Bantuan disalurkan oleh tim relawan gabungan Rumah Zakat Kalbar dan PMI Kabupaten Melawi. Dengan menggunakan dua kapal motor tambang dan sebuah perahu karet milik FAJI Kalimantan Barat, bantuan paket logistik berupa beras dan alat-alat mandi disalurkan langsung kepada warga terdampak banjir. Setidaknya ada 90 paket bantuan yang disalurkan hari ini.
Sempitnya akses menuju ke pemukiman warga membuat para relawan tidak segan-segan menceburkan diri ke air sembari membawa paket bantuan dan menyerahkannya langsung kepada warga. Salah satunya Linda Purnama Sari, relawan PMI Kabupaten Melawi. Perempuan 21 tahun ini dengan berani berenang mengantarkan paket bantuan tersebut.

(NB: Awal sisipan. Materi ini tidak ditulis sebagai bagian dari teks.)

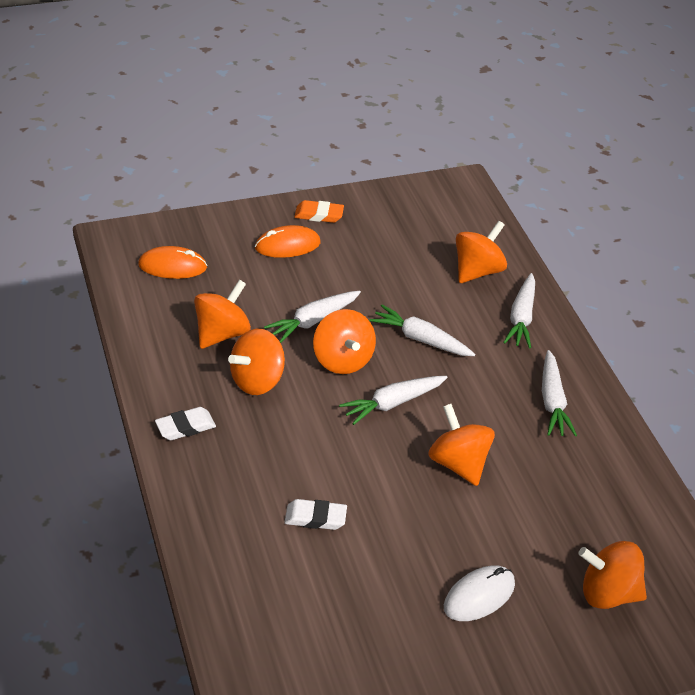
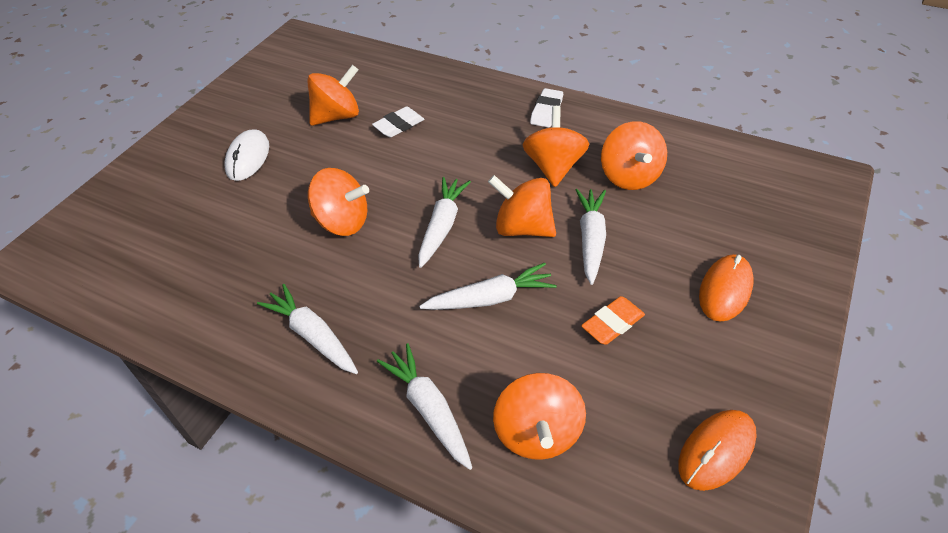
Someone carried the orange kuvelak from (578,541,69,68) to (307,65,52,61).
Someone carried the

Ketua PMI Kebupaten Melawi Nurbetty Eka Mulyastri mengatakan, dua daerah ini merupakan daerah paling terdampak karena berada di bantaran sungai. Selain itu, kata Nurbetty, wilayah tersebut mudah dijangkau.
“Daerah itu memang paling parah terdampak banjir. Selain itu juga belum tersentuh bantuan,” kata Nurbetty Eka Mulyastri kepada Pontianak Post, kemarin.
Berdasarkan data yang dihimpun PMI, hampir seluruh kecamatan di Kabupaten Melawi terdampak banjir. Setidaknya ada 47 desa dari enam kecamatan. “Data ini sudah kami sikronkan dengan data BPB. Hampir seluruh Kecamatan di Melawi terdampak banjir. Hanya Kecamatan Belimbing, Pinoh Selatan dan Kecamatan Sayan yang tidak berdampak banjir,” bebernya.
Krisis Iklim
Bencana ekologis banjir yang melanda Melawi dan sejumlah wilayah di Kalimantan Barat saat ini mengonfirmasi terjadinya krisis iklim yang ditandai dengan kondisi cuaca yang ekstrem. Hal itu diungkapkan Ketua Divisi Kajian dan Kampanye Wahana Lingkungan Hidup Indonesia (Walhi) Kalbar, Hendrikus Adam.
Menurut Adam, kondisi curah hujan dengan intensitasnya yang tinggi belakangan hanyalah pemantik dari bencana yang terjadi. Lebih dari itu, kata Adam, bencana ini terulang karena kondisi kawasan penyangga sekitar daerah aliran sungai selama ini rusak, sehingga kehilangan kemampuan daya dukung maupun daya tampung lingkungan.
Ia juga menyebutkan, praktik ekstraksi atas sumber daya alam yang berlangsung sejak lama melalui izin korporasi maupun praktik perusakan lingkungan menjadikan bentang alam sebagai penyangga kawasan mengalami degradasi.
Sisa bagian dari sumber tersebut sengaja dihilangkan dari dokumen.